It can run the generators for three months at full capacity without any intervention from the outside world
At the end of a corridor, barred off, little lights on a rack of servers emerge from the darkness. Welsh says, “This area is a suite, no-one goes in there unless it’s the client who will also be escorted by a security guard, or they have instructed us. The room has been segregated out and is used by one company only.”
The next room houses a computer antique from the 1980s, a reminder of the activity that went on here during the Cold War. Lightfoot says, “This was a purpose built data centre built with all the relevant protection and the redundancy in place for the air defence network so there were large mainframe computers and 42 of these air defence consoles.”

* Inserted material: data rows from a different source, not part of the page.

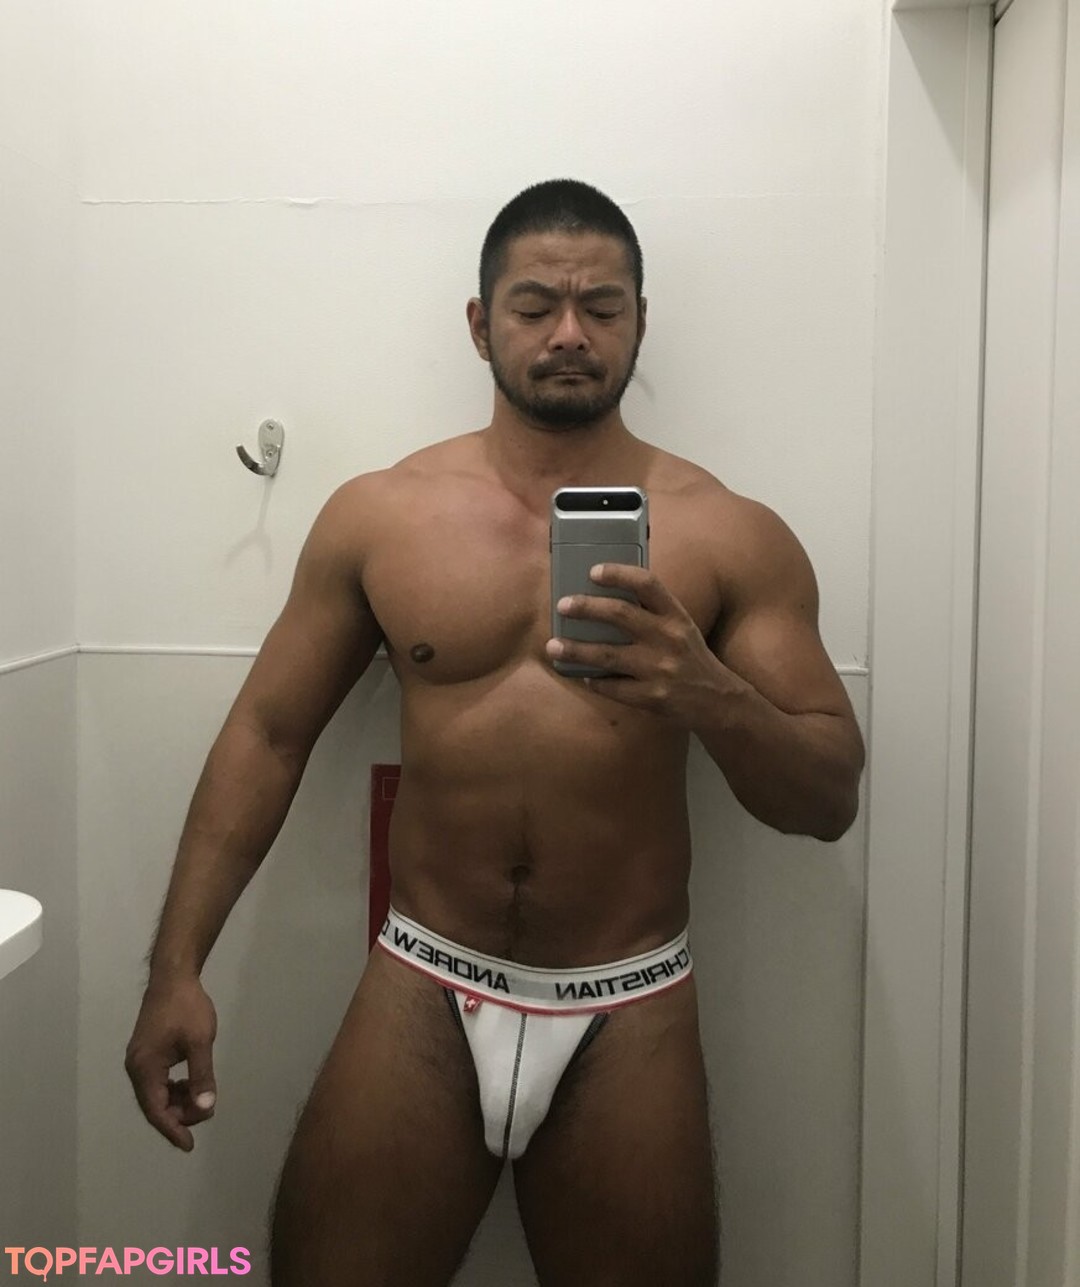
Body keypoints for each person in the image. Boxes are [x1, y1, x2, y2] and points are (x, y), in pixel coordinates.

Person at [125, 177, 865, 1287]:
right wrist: (175, 967)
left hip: (628, 996)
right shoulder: (381, 515)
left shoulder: (730, 535)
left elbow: (829, 797)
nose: (569, 333)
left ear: (641, 321)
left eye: (601, 307)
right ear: (480, 325)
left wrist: (707, 693)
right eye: (534, 306)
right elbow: (268, 737)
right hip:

These consoles were designed to take radar feed, contact aircrafts and get weather feeds. We go down another flight of steps to the bottom level which is EMP protected. Cased inside three metres of concrete is a tank which holds 330,000 litres of diesel. This is required for the generator and explains the large exhaust pipe on top of the metal unit I spied earlier. Lightfoot says the tank, ‘is designed to run the generators for three months at full capacity without any intervention from the outside world.’ All the generators are constantly heated which means if a generator needs to kick in, it can do so and be at full power output within ten seconds.

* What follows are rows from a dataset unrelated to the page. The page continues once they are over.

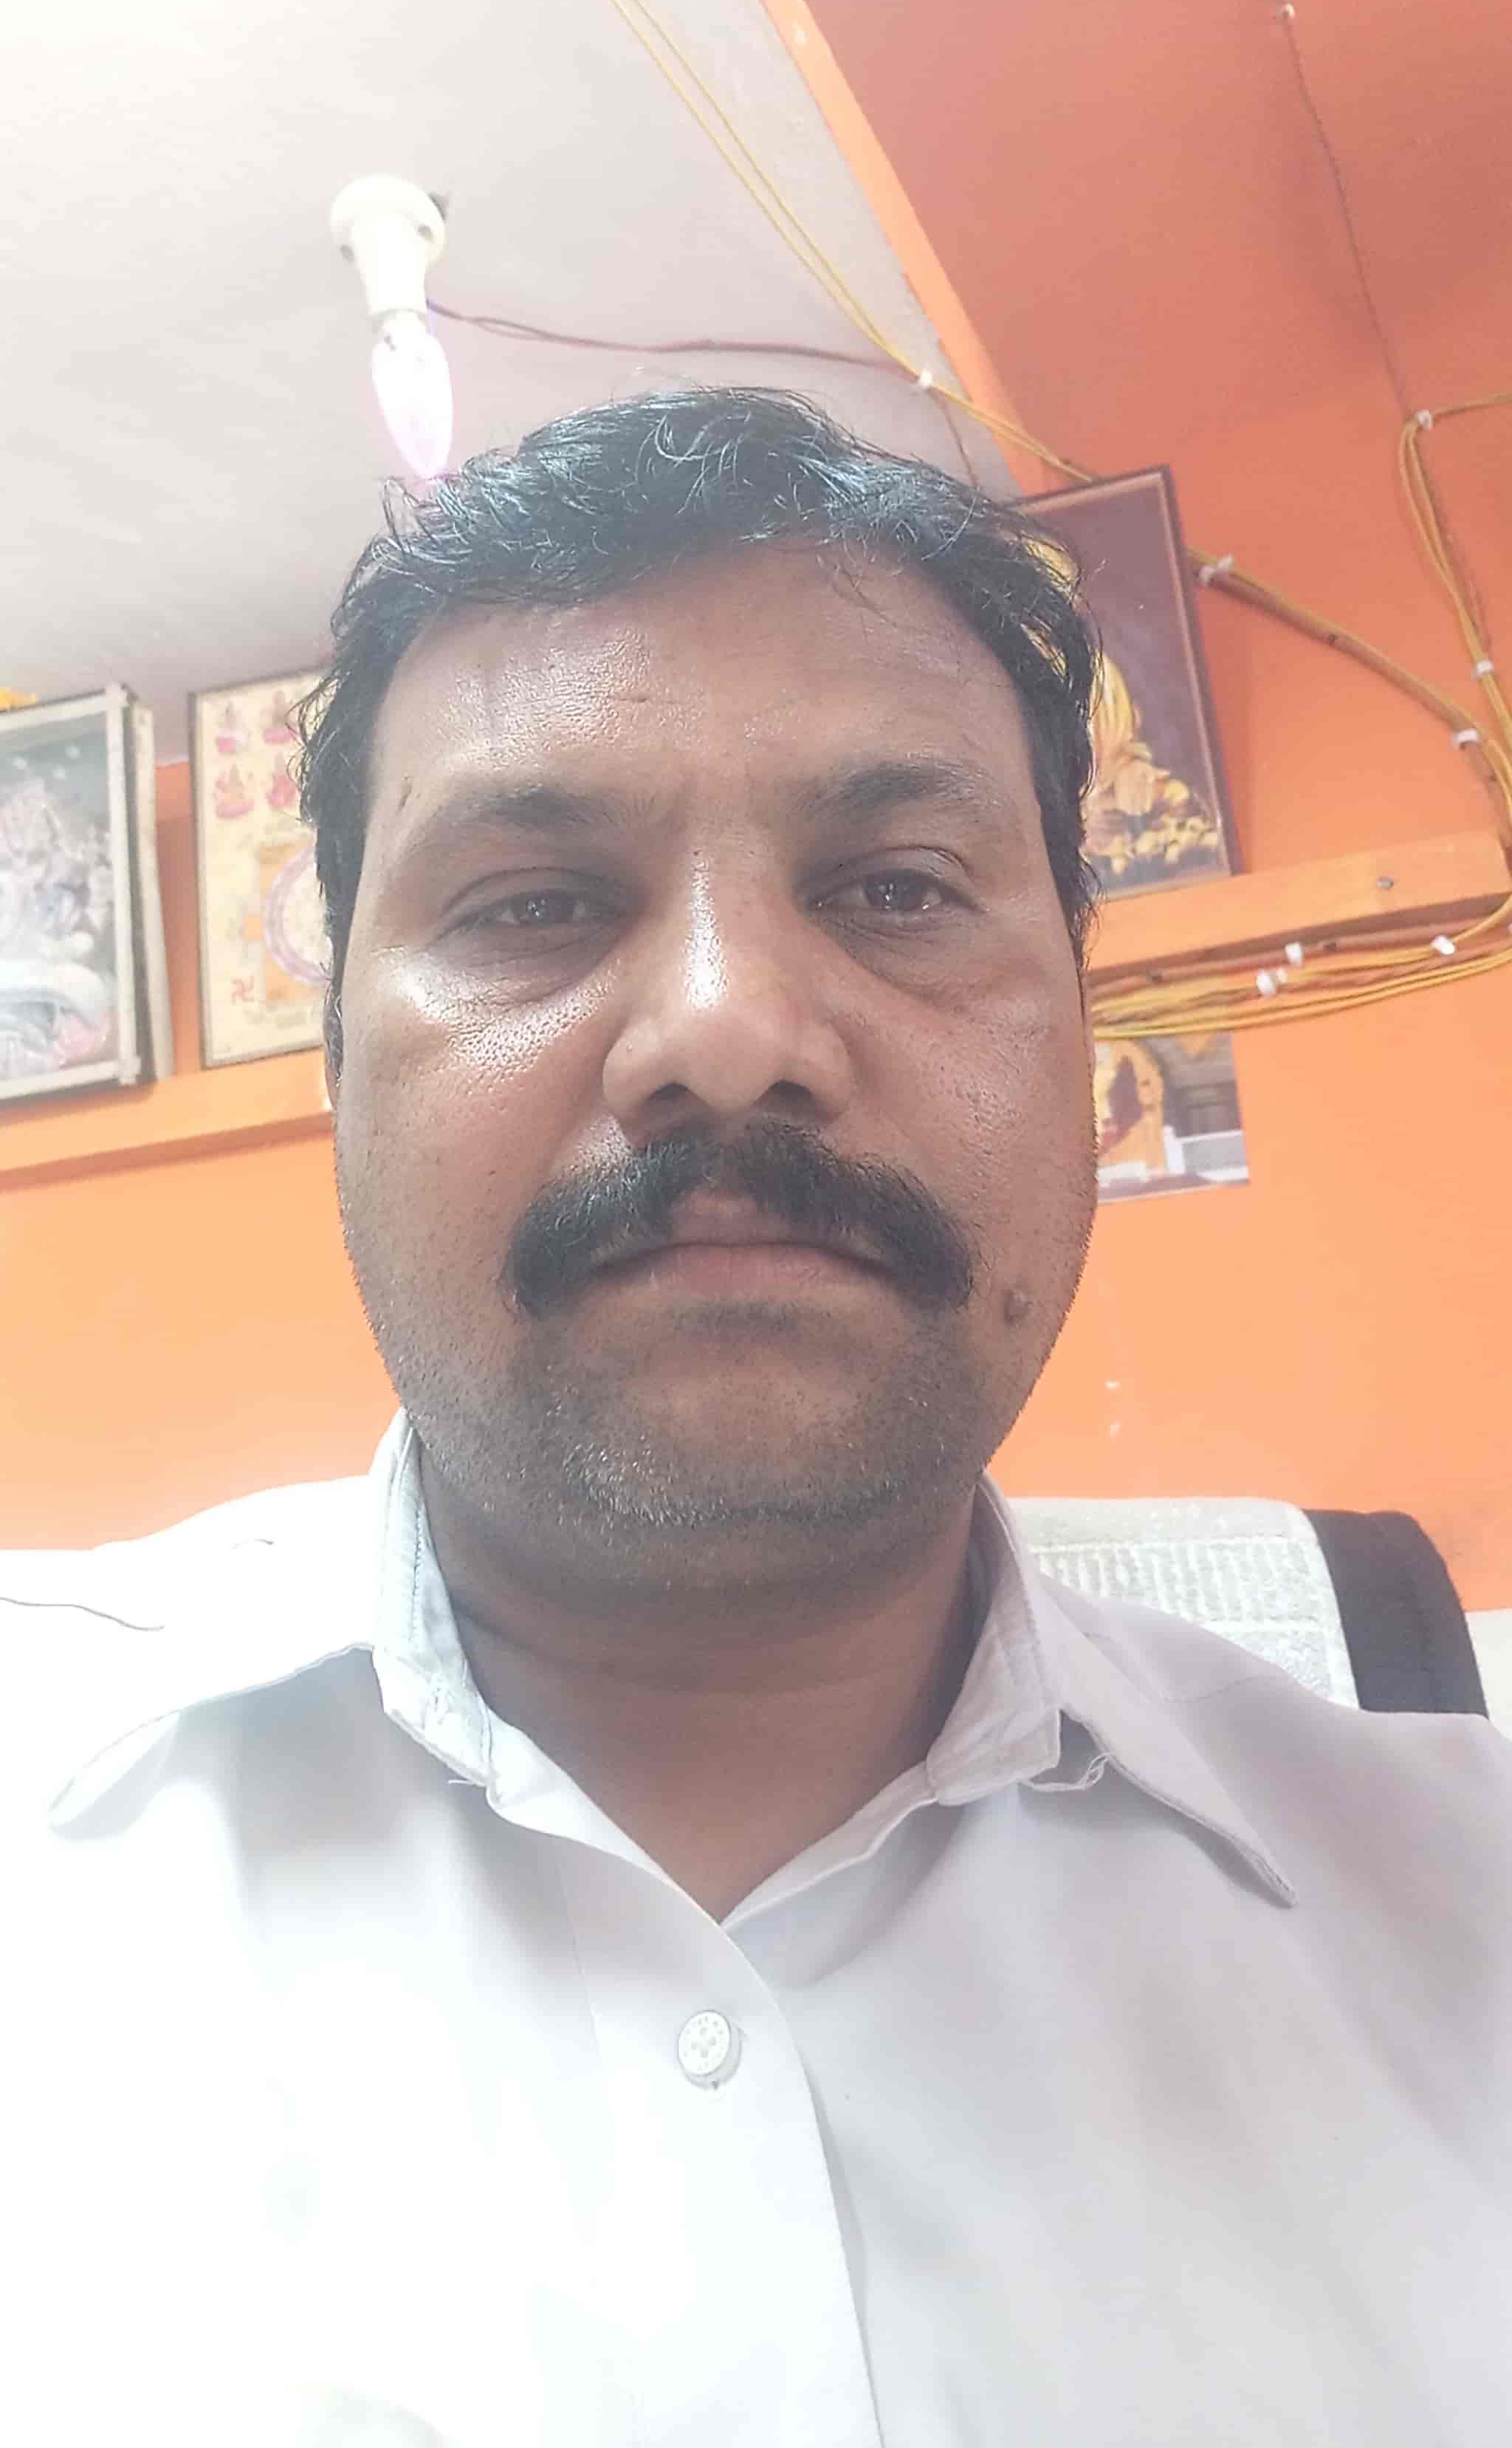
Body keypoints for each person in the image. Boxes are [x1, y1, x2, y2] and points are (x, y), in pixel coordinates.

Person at [2, 388, 1508, 2448]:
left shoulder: (1469, 1925)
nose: (725, 1031)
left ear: (1084, 1026)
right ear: (336, 1068)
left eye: (895, 888)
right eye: (535, 901)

When we come to the last room we have to enter through an airlock ante-chamber. Various companies share this space to store their servers; there is a humidity control and the temperature remains between 18 and 22C to stop the computers from overheating. The room is bleached with white light and with the constant hiss of the air conditioning it feels as if we are on the set of Mission Impossible. Tom Cruise and his entourage would certainly have a hard time cracking into this place.
Lightfoot and Welsh tell me that no one can ever guarantee absolute security but judging by their set-up you would be hard pushed to think of a safer place to store your servers.